Grana, quotazioni confermate su quasi tutte le piazze. Latte spot tra 45,36 e 46,40 €/ettolitro.

di Virgilio 25 giugno 2013 –

Ancora una settimana da protagonista per il latte spot sulla piazza di Verona. Con un ulteriore salto in avanti di 2,30% il latte nazionale spot ha quotato tra 45,30 e 46,40 € ettolitro confermando un trend in ascesa che si protrae da inizio maggio con la sola eccezione della prima settimana di giugno. Balzo in avanti del 3,33% per lo zangolato sulla piazza di milano arrivando a quotare 3,10€/kg.

Per quanto riguarda le rilevazioni del comparto effettuate Ismea e relative alla penultima settimana di giugno riflettono un mercato ancora in leggera flessione riguardo le quotazioni dei due formaggi grana a denominazione.

Relativamente al Parmigiano Reggiano Dop, nell’ ultima ottava appena trascorsa, la situazione sembra più stabile con quotazioni invariate su tutti i maggiori centri di scambio e per tutte le stagionature, ad eccezione di Modena e Milano dove si evidenzia un cedimento nei listini per entrambe le varietà monitorate. Le quotazioni nominali a Modena relative alla produzione 12 mesi si attestano sui 8,40-9,15 euro al chilo, mentre riguardo alla 24 mesi sui 10,00-10,60 euro al chilo, registrando una variazione congiunturale negativa rispettivamente del 1,4% e del 1,2%. A Milano lo stagionato 2 anni, perde 10 centesimi sia nel valore minimo che massimo attestandosi a 10,55-11,40 euro al chilo, mentre la varietà più giovane riesce a limitare le perdite a 5 centesimi al chilo.

Per quanto riguarda il Grana Padano Dop conferma le quotazioni della precedente ottava di rilevazione solo la piazza di Mantova, mentre su Cremona tutte le varietà lasciano al mercato 10 centesimi (sia nella quotazione minima che massima).
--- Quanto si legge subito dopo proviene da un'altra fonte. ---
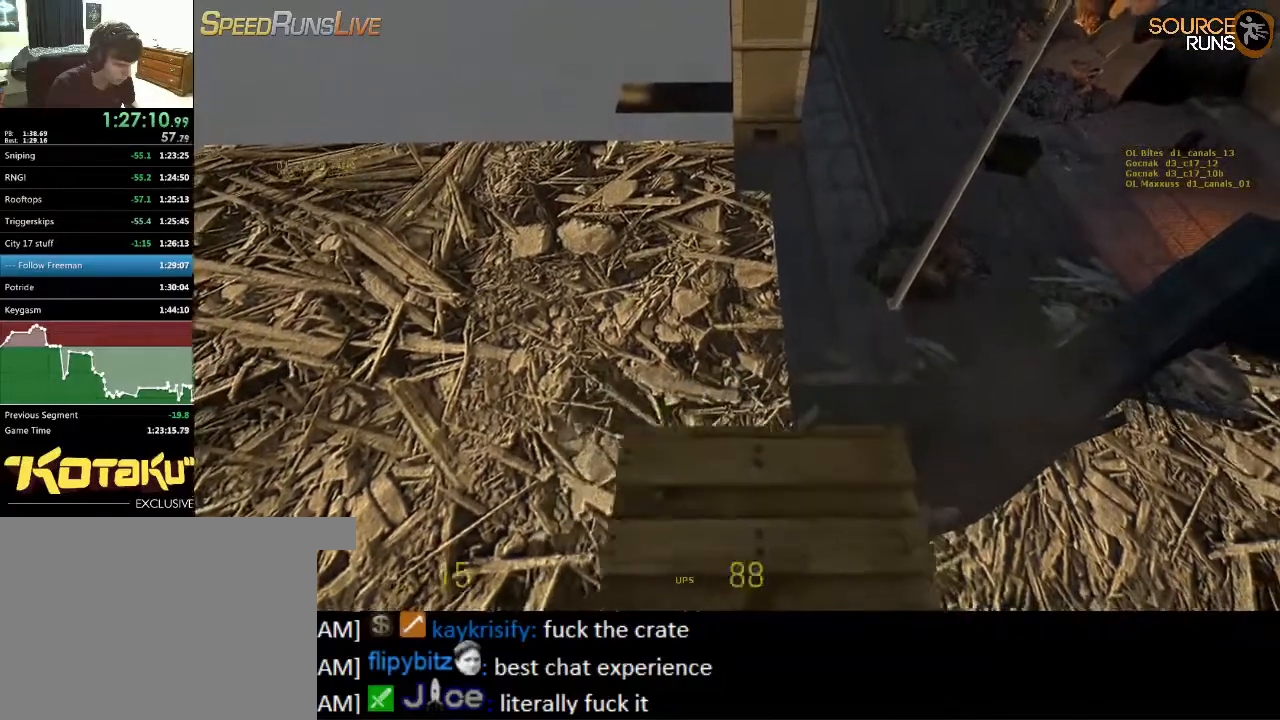
{"keys": ["ctrl", "e", "w"], "mouse": ["wheel_up"], "events": [[17, "e", "up"], [17, "mouse_wheel_down", "down"], [50, "mouse_wheel_down", "up"], [84, "e", "down"], [117, "mouse_wheel_down", "down"], [184, "e", "up"], [250, "mouse_wheel_down", "up"], [250, "mouse_wheel_up", "down"], [284, "e", "down"], [350, "e", "up"], [350, "mouse_wheel_up", "up"], [400, "mouse_wheel_down", "down"], [484, "e", "down"], [484, "mouse_wheel_down", "up"], [484, "mouse_wheel_up", "down"]]}
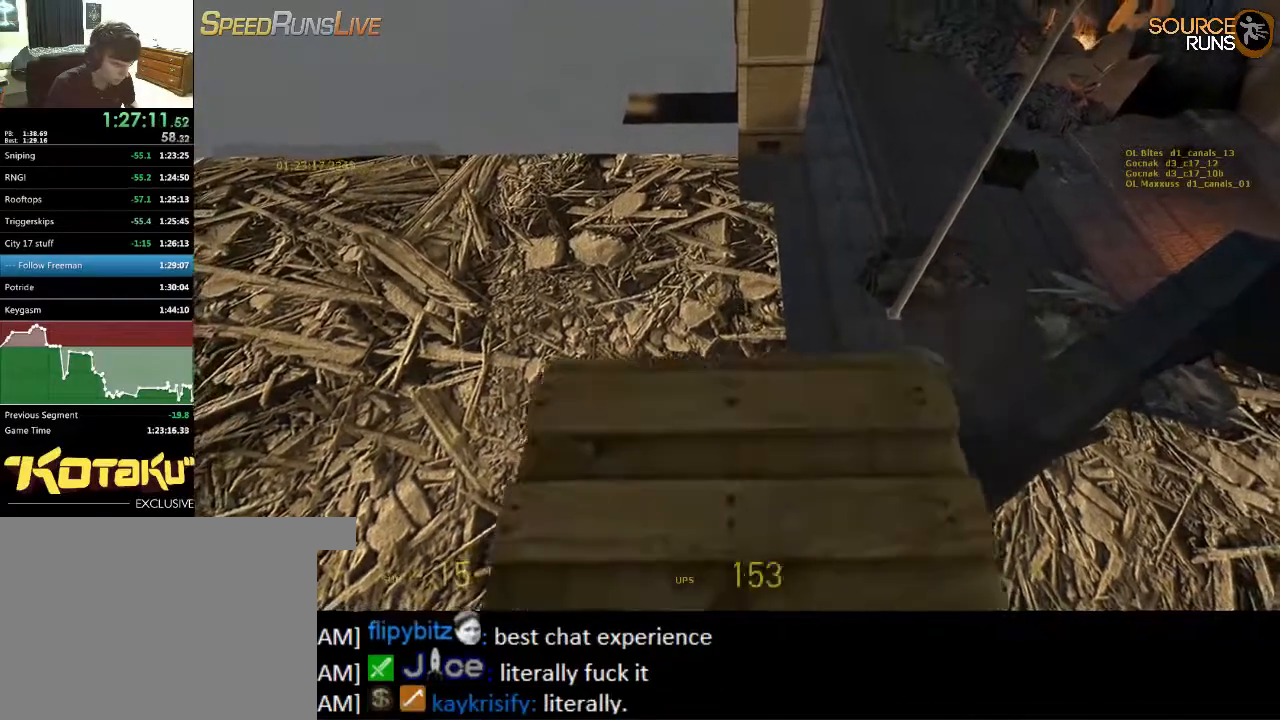
{"keys": ["ctrl", "w"], "mouse": [], "events": [[50, "e", "up"], [84, "mouse_wheel_up", "up"], [134, "e", "down"], [134, "mouse_wheel_down", "down"], [200, "mouse_wheel_down", "up"], [234, "e", "up"], [234, "mouse_wheel_up", "down"], [317, "e", "down"], [317, "mouse_wheel_down", "down"], [317, "mouse_wheel_up", "up"], [400, "e", "up"], [400, "mouse_wheel_down", "up"], [434, "mouse_wheel_up", "down"], [500, "mouse_wheel_up", "up"]]}
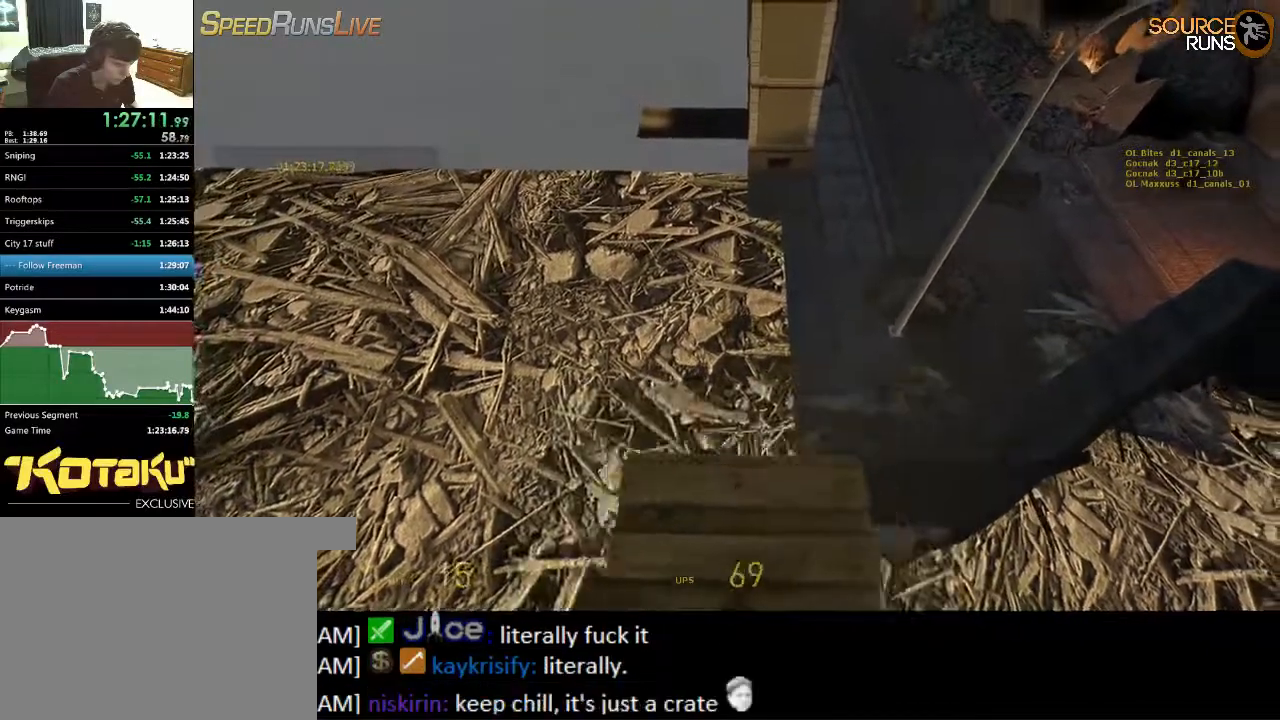
{"keys": ["ctrl", "w"], "mouse": ["wheel_up"], "events": [[34, "e", "down"], [34, "mouse_wheel_down", "down"], [100, "e", "up"], [134, "mouse_wheel_down", "up"], [134, "mouse_wheel_up", "down"], [200, "e", "down"], [200, "mouse_wheel_up", "up"], [234, "e", "up"], [284, "mouse_wheel_down", "down"], [384, "e", "down"], [384, "mouse_wheel_down", "up"], [417, "mouse_wheel_up", "down"], [484, "e", "up"]]}
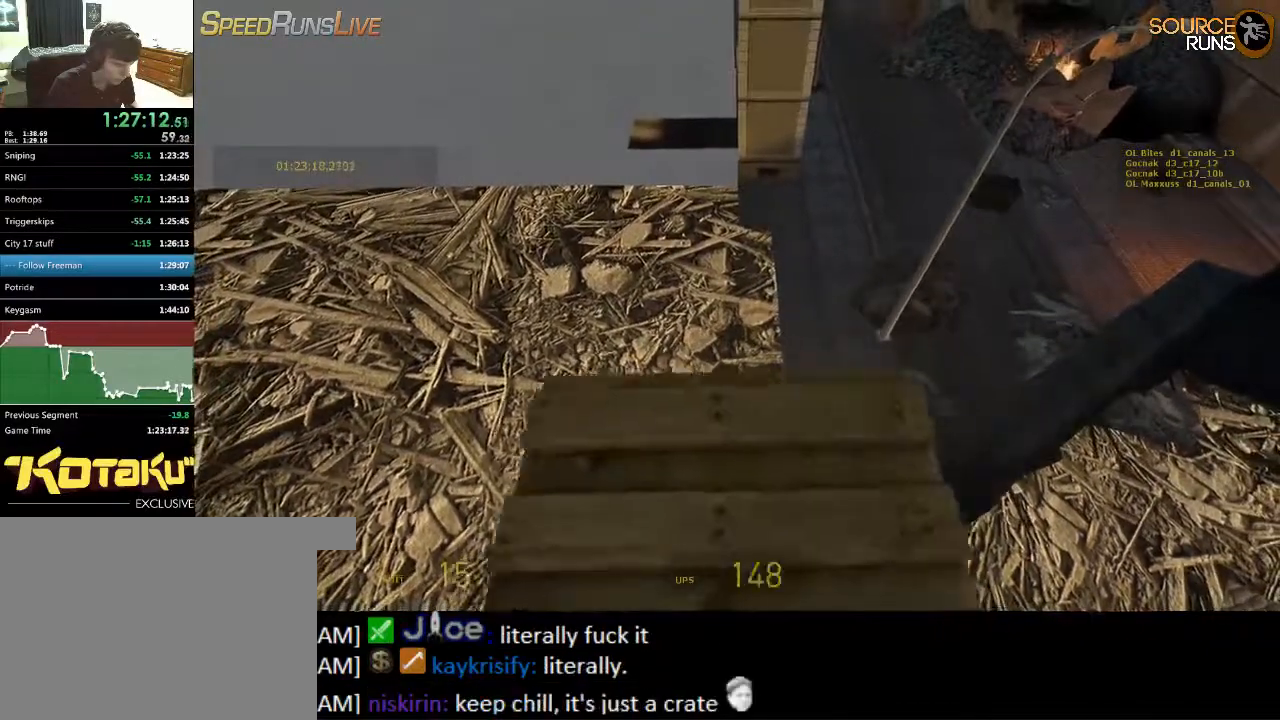
{"keys": ["ctrl", "e", "w"], "mouse": [], "events": [[17, "mouse_wheel_up", "up"], [84, "e", "down"], [84, "mouse_wheel_down", "down"], [150, "e", "up"], [184, "mouse_wheel_down", "up"], [250, "e", "down"], [250, "mouse_wheel_down", "down"], [367, "e", "up"], [367, "mouse_wheel_down", "up"], [384, "mouse_wheel_up", "down"], [450, "e", "down"], [484, "mouse_wheel_up", "up"]]}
Di minor entità le riduzioni mostrate a Milano, 5 centesimi al chilo è infatti la diminuzione evidenziata per tutte le stagionature. Gli scambi da parte degli operatori vengono definiti per lo più nella norma in un contesto generale di mercato calmo. Gli indicatori dell’export restano sui valori delle scorse settimane, ma si acuisce la preoccupazione sul fronte dei consumi interni con il conseguente aumento delle scorte in magazzino per i prodotti più stagionati.

Tutti gli altri formaggi presentano un quadro invariato di quotazioni; alla stessa stregua il mercato delle materie grasse. Unica eccezione in un clima di estrema stabilità, dettato anche dall’inizio del periodo estivo, è l’ascesa dei prodotti della piana cuneese, Raschera, Toma ed entrambe le varietà di Bra incrementano le quotazioni di qualche centesimo. In crescita anche i prezzi della crema di latte che vive un momento di aumento di richieste, recuperando ulteriori 4 centesimi la chilo rispetto ai valori della scorsa settimana.